* YOUR TASK:
Print exactly the first lines of the records. Stop after the line containing "kullanılamaz.", and leave every picture out.

* INPUT DATA:
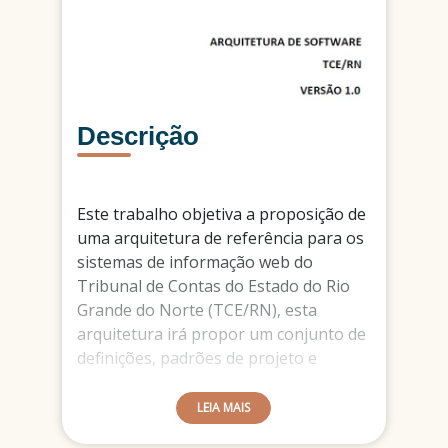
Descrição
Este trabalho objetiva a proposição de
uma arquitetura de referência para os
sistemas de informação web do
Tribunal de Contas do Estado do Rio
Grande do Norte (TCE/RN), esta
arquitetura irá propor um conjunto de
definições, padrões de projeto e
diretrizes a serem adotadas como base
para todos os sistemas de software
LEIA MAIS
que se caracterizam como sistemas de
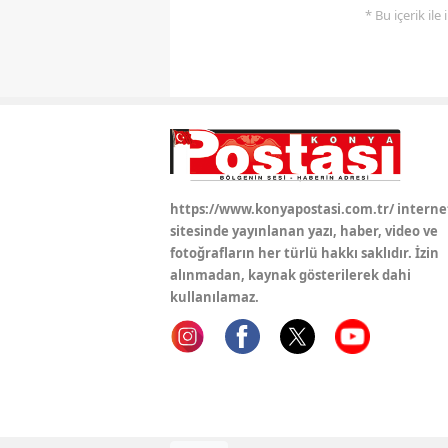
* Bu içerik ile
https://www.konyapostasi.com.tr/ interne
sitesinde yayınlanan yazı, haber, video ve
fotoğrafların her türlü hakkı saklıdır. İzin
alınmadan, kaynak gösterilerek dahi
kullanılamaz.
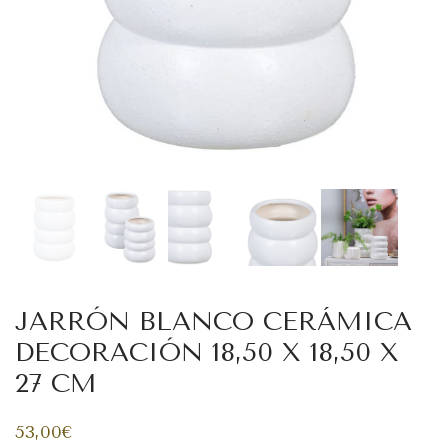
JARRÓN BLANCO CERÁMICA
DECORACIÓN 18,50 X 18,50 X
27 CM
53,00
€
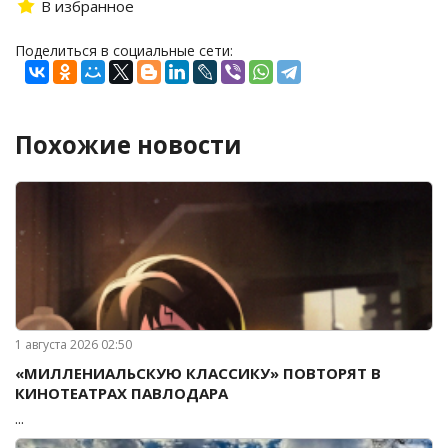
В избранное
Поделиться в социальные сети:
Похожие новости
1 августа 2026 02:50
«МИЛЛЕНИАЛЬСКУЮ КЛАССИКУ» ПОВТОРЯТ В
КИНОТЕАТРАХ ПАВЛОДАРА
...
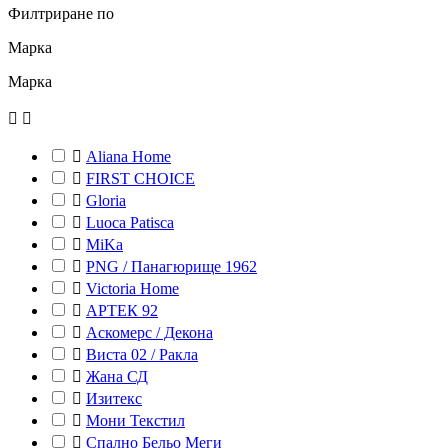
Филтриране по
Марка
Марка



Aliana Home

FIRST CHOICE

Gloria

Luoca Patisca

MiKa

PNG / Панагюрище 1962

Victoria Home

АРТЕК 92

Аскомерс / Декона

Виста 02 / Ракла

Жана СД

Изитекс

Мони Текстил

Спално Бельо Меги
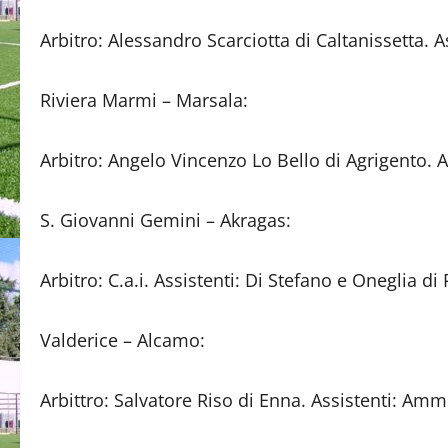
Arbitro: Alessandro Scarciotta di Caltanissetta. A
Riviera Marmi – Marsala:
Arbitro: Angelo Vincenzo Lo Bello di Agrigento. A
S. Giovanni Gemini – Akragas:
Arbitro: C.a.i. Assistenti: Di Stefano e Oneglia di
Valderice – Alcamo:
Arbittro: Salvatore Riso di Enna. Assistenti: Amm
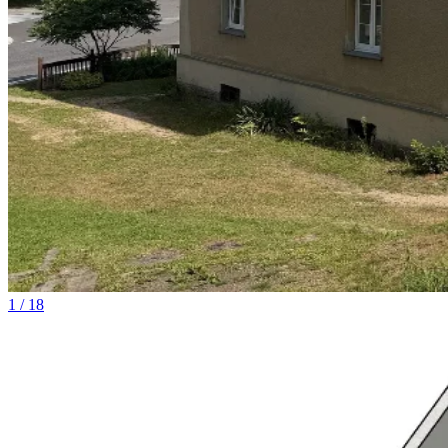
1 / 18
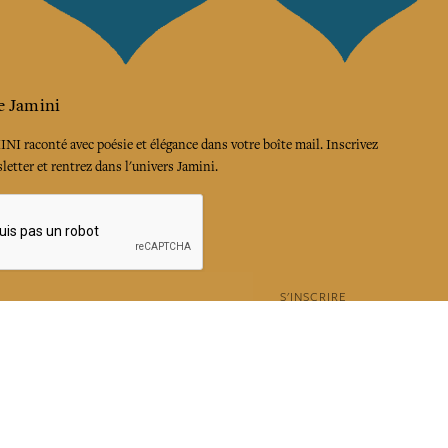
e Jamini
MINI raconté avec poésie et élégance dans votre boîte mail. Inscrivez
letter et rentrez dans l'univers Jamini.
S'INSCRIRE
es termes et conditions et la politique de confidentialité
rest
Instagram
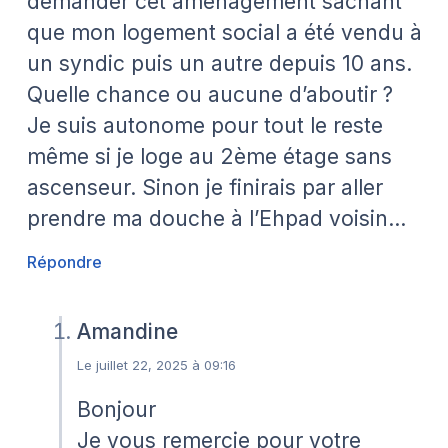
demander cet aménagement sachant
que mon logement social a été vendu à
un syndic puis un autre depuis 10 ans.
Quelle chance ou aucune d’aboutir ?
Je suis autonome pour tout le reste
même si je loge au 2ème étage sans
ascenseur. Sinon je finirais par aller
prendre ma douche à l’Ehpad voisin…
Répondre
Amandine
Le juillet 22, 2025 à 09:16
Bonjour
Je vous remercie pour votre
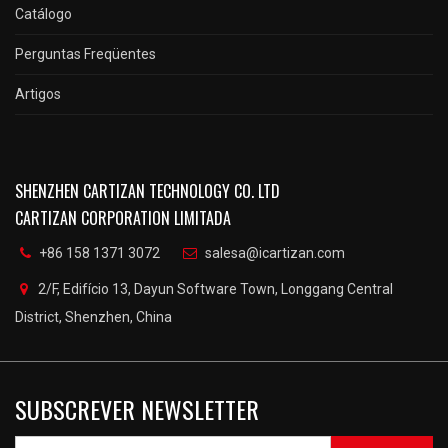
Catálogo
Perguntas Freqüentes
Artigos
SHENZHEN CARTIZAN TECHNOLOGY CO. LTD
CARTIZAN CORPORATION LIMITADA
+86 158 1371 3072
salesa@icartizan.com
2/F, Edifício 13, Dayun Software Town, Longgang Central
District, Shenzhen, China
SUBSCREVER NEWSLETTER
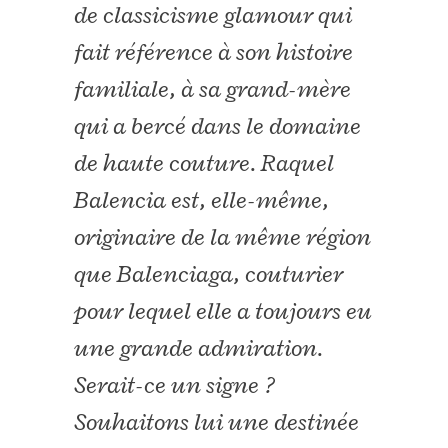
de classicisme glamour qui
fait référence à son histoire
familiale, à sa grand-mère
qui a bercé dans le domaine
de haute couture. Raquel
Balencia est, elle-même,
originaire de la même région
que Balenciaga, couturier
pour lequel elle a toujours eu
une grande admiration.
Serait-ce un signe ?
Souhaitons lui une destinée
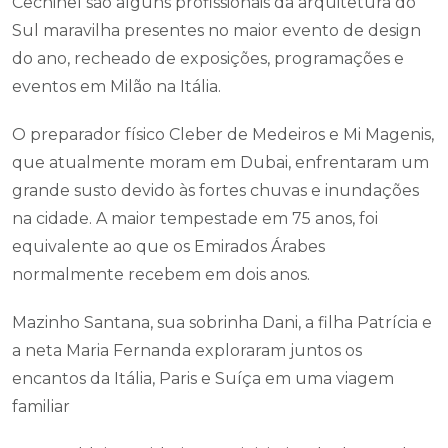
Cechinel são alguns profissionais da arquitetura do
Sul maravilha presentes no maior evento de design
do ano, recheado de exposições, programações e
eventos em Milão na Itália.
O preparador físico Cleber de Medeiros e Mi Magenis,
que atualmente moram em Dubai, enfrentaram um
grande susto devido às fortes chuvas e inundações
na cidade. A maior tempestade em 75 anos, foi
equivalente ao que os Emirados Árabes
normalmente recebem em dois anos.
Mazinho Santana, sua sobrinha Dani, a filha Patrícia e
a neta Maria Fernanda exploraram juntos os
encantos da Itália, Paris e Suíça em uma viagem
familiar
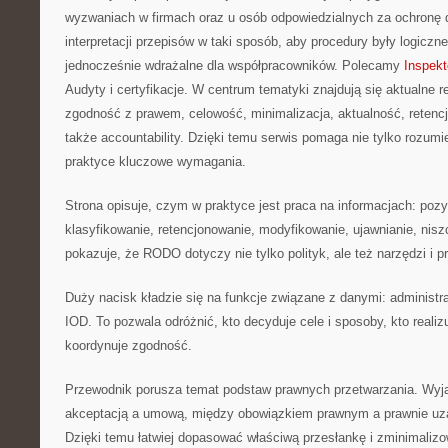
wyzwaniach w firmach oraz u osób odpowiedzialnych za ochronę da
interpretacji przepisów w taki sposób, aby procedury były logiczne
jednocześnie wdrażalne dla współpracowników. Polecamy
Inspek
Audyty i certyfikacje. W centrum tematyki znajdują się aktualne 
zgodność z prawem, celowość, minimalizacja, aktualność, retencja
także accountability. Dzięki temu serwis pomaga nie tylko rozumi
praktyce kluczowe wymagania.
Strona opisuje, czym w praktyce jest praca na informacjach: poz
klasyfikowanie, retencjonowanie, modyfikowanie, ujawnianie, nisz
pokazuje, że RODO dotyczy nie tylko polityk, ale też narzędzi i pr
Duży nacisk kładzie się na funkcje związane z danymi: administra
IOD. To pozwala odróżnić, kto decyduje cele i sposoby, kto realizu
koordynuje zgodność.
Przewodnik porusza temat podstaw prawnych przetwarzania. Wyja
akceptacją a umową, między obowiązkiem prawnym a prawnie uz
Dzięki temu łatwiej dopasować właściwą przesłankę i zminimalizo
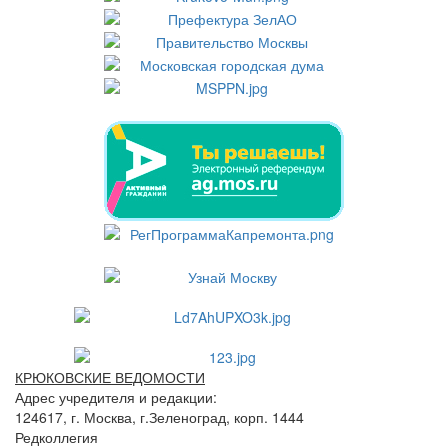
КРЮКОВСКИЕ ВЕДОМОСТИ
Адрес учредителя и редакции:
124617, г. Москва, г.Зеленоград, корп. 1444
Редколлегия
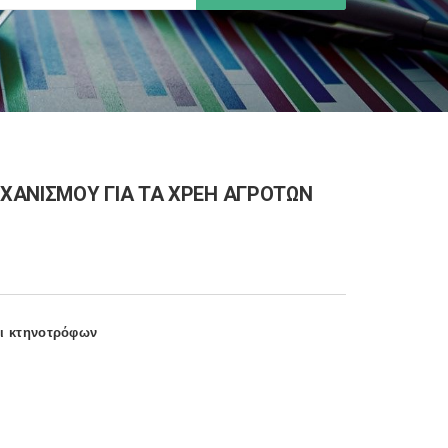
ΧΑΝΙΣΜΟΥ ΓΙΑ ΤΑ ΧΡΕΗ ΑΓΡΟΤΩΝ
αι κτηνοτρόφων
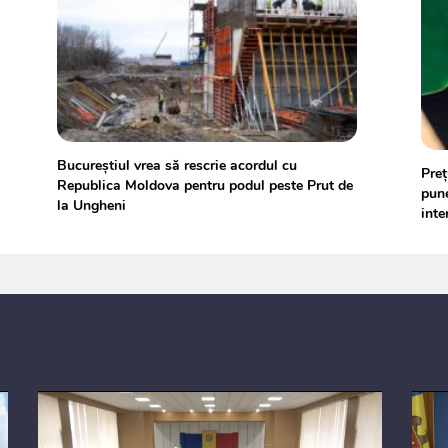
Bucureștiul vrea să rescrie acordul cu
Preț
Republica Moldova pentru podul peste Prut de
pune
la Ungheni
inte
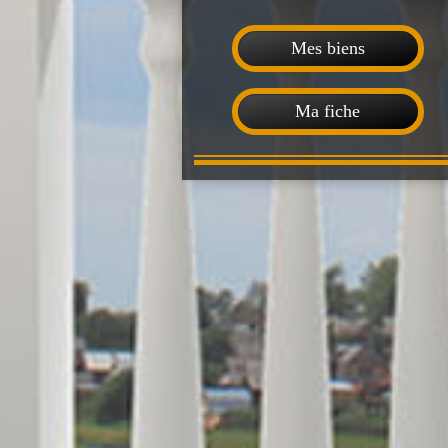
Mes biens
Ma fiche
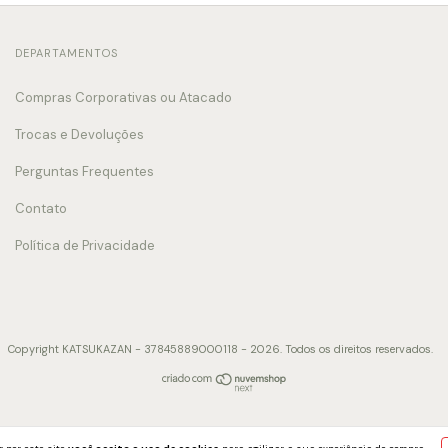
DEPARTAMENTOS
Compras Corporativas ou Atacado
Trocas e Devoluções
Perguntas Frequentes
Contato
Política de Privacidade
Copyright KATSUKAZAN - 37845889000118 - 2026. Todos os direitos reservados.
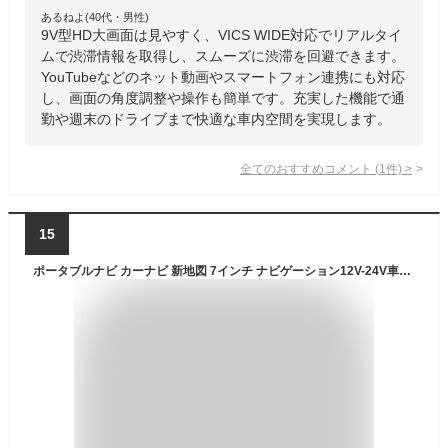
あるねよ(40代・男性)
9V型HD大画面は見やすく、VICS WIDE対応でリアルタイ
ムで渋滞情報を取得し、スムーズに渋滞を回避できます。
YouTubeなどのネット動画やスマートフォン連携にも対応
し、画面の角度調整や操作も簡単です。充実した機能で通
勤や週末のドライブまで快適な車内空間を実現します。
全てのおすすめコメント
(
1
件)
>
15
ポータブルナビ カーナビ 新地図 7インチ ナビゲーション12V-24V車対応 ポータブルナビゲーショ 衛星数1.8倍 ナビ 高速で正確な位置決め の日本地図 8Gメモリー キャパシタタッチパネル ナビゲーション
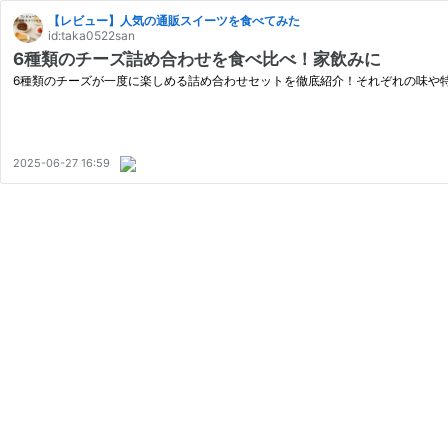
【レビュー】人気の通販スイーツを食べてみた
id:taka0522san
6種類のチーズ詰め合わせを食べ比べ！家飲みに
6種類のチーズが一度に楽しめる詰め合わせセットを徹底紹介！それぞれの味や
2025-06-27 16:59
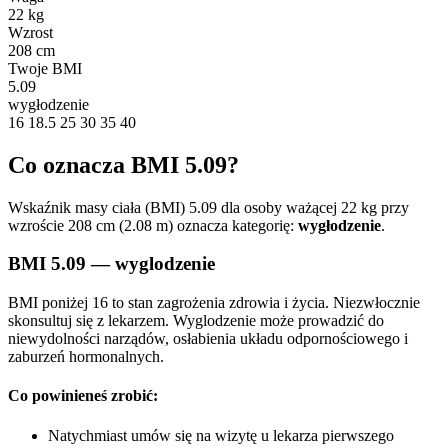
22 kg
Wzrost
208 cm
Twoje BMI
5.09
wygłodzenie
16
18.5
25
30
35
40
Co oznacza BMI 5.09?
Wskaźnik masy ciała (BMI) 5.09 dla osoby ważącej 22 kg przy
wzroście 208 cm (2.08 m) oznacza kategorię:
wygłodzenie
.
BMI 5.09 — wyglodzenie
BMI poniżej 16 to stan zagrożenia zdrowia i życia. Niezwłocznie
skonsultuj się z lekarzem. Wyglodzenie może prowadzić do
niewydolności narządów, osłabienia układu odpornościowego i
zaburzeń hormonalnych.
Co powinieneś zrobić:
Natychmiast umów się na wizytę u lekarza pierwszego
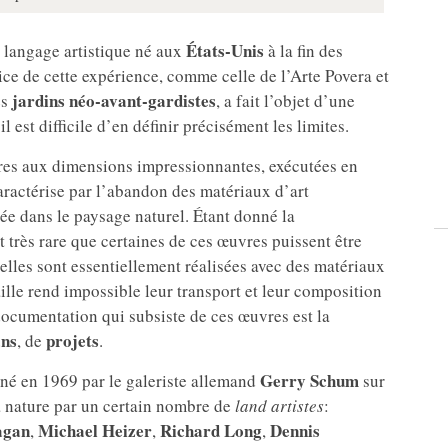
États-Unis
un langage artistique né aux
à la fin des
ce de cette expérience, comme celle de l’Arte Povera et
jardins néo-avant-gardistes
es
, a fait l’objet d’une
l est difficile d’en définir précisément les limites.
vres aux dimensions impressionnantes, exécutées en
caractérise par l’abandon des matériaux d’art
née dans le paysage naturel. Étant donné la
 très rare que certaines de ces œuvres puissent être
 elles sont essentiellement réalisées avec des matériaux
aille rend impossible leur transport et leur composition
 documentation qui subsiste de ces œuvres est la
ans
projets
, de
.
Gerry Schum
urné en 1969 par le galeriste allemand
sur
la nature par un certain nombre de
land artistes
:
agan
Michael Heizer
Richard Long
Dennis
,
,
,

* ANSWER BOX:
Descrição
Este trabalho objetiva a proposição de
uma arquitetura de referência para os
sistemas de informação web do
Tribunal de Contas do Estado do Rio
Grande do Norte (TCE/RN), esta
arquitetura irá propor um conjunto de
definições, padrões de projeto e
diretrizes a serem adotadas como base
para todos os sistemas de software
LEIA MAIS
que se caracterizam como sistemas de
* Bu içerik ile
https://www.konyapostasi.com.tr/ interne
sitesinde yayınlanan yazı, haber, video ve
fotoğrafların her türlü hakkı saklıdır. İzin
alınmadan, kaynak gösterilerek dahi
kullanılamaz.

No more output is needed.